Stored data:
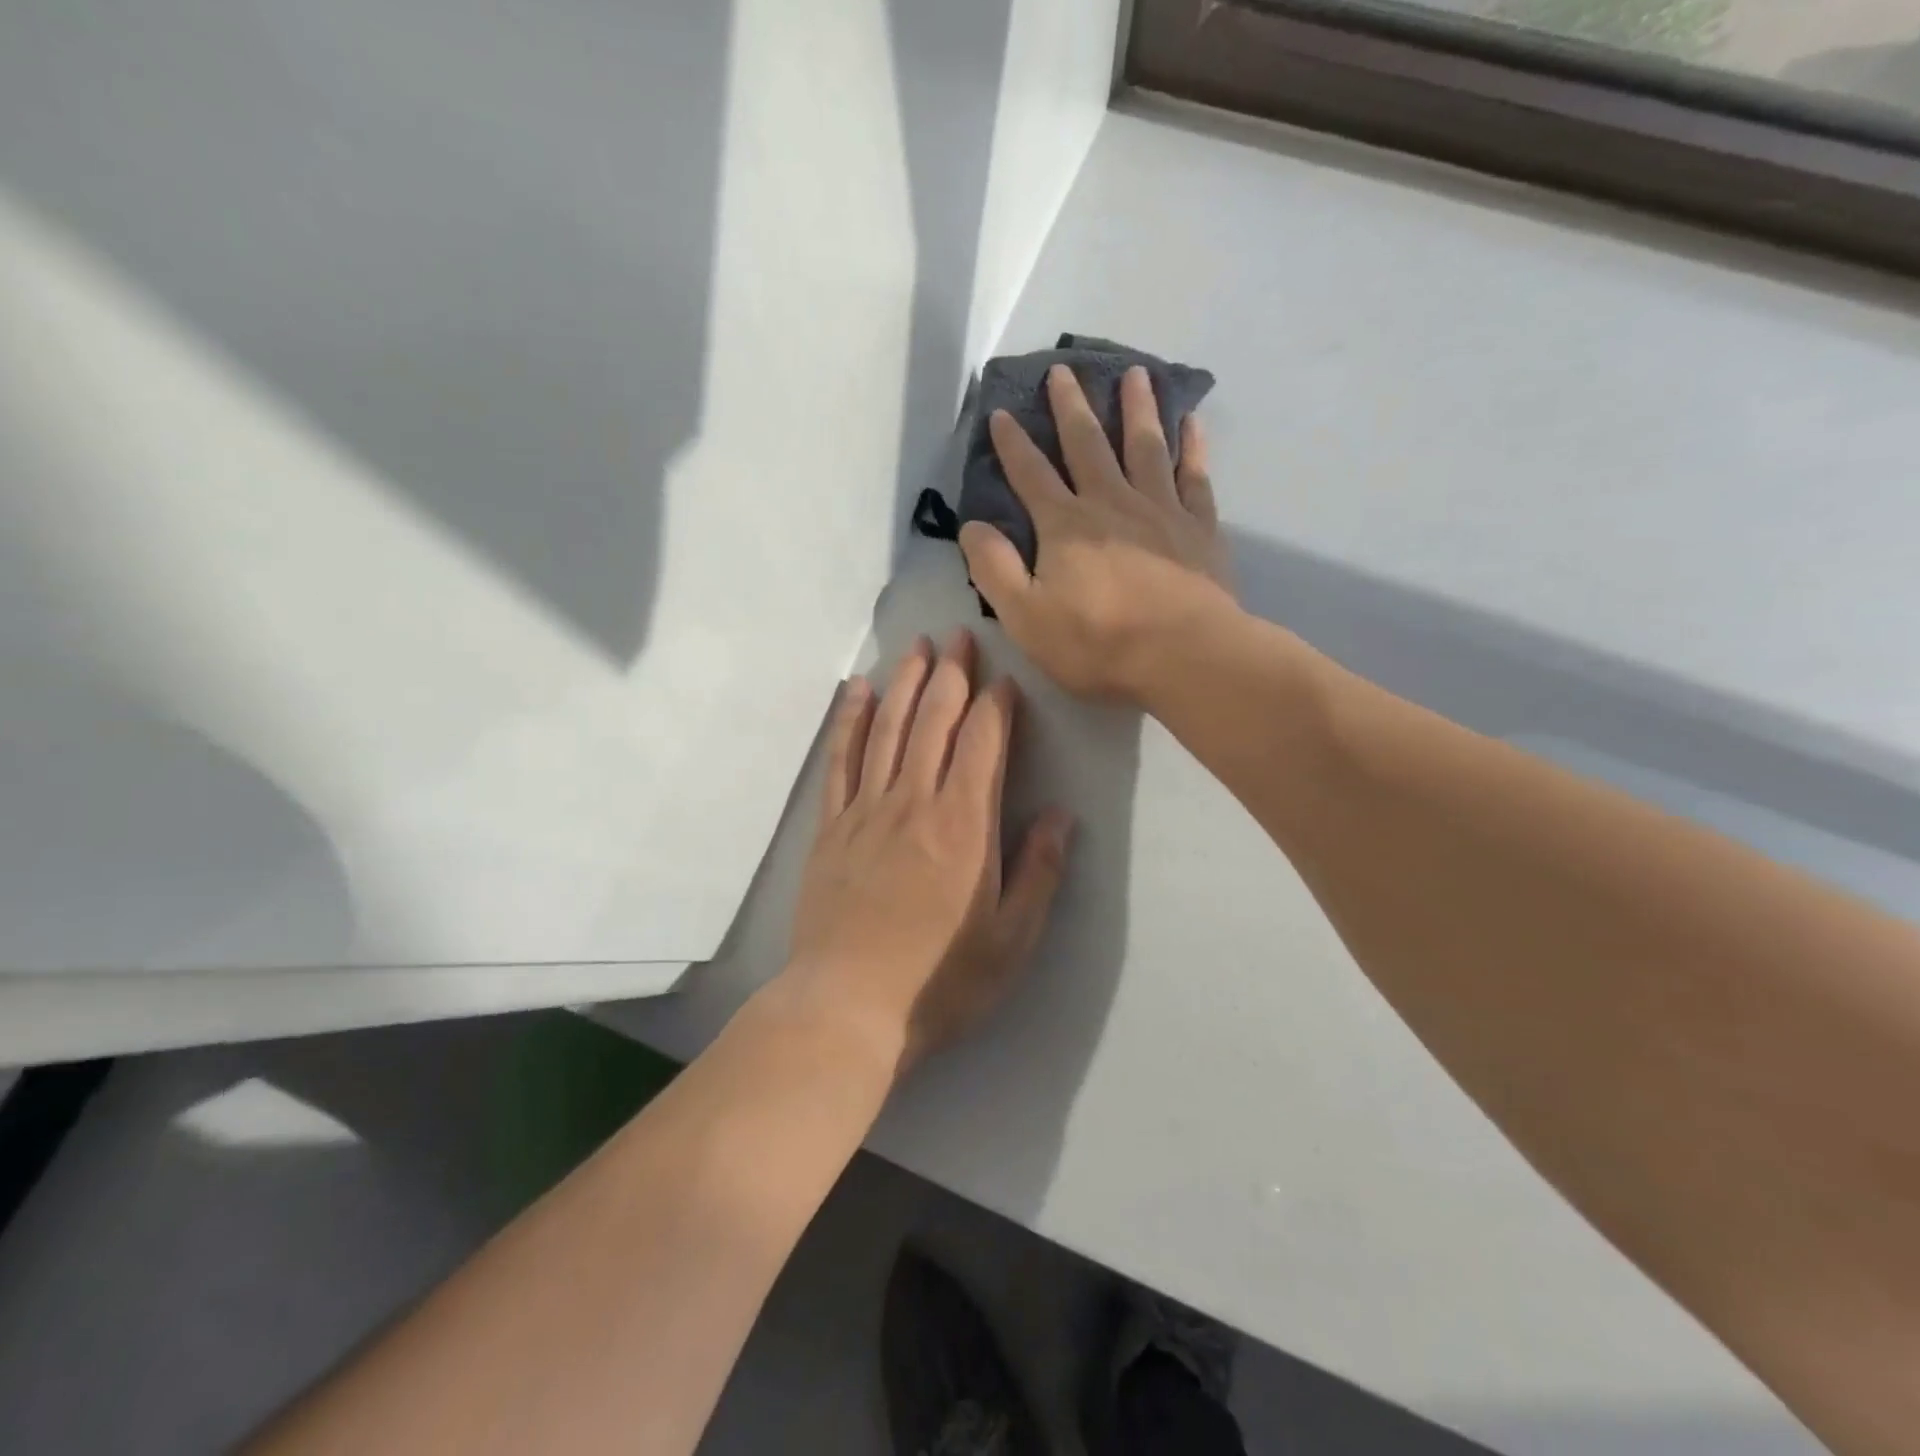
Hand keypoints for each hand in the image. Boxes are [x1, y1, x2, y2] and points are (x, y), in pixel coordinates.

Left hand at [784, 630, 1073, 1073]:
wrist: (849, 1006)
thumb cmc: (941, 979)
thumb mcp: (1012, 939)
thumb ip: (1039, 872)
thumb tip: (1060, 815)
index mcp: (965, 825)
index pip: (983, 743)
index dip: (997, 705)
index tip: (1006, 678)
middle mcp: (914, 802)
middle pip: (934, 721)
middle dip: (951, 674)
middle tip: (960, 635)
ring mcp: (866, 810)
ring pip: (888, 728)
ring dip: (905, 682)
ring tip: (917, 646)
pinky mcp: (831, 827)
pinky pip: (841, 759)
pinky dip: (850, 720)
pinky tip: (856, 691)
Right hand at [960, 364, 1237, 702]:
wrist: (1184, 657)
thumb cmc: (1098, 644)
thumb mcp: (1025, 618)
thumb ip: (994, 570)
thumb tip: (972, 526)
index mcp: (1065, 526)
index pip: (1031, 475)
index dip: (1013, 444)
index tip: (1001, 413)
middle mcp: (1111, 503)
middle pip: (1087, 444)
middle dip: (1071, 407)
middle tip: (1064, 370)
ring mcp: (1160, 510)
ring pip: (1145, 446)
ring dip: (1137, 408)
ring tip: (1135, 373)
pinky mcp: (1199, 527)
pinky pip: (1194, 475)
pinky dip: (1192, 446)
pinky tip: (1192, 422)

WHAT THIS TASK INVOLVES
Reproduce the records above exactly, excluding every picture.

ANSWER
Hand keypoints for each hand in the image. Boxes are [x1, y1, x2, y2] and points are (x, y), in pixel coordinates.

Left hand at [784, 630, 1073, 1073]:
wrist: (849, 1006)
thumb cmc: (941, 979)
thumb mcp: (1012, 939)
thumb ip: (1039, 872)
thumb tip: (1060, 815)
index mcp: (965, 825)
index pip: (983, 743)
index dip: (997, 705)
index tip: (1006, 678)
middle mcp: (914, 802)
middle pip: (934, 721)
middle dip: (951, 674)
middle tip: (960, 635)
ring mcp: (866, 810)
ring pip: (888, 728)
ring dip: (905, 682)
ring tip: (917, 646)
pinky mcp: (831, 827)
pinky pip: (841, 759)
pinky dip: (850, 720)
pinky tip: (856, 691)
Right hand at [960, 364, 1237, 702]:
wrist: (1184, 657)
thumb cmc: (1098, 644)
thumb mcp: (1025, 618)
thumb ip: (994, 570)
thumb tip: (972, 526)
index mcp: (1065, 526)
index pip: (1031, 475)
index dip: (1013, 444)
index tip: (1001, 413)
middle mcp: (1111, 503)
middle pip: (1087, 444)
middle dip: (1071, 407)
middle tip: (1064, 370)
ring mcp: (1160, 510)
ring pip: (1145, 446)
ring dip: (1137, 408)
ring tip: (1135, 373)
pinky mcp: (1199, 527)
pinky pip: (1194, 475)
pinky dip: (1192, 446)
pinky tip: (1192, 422)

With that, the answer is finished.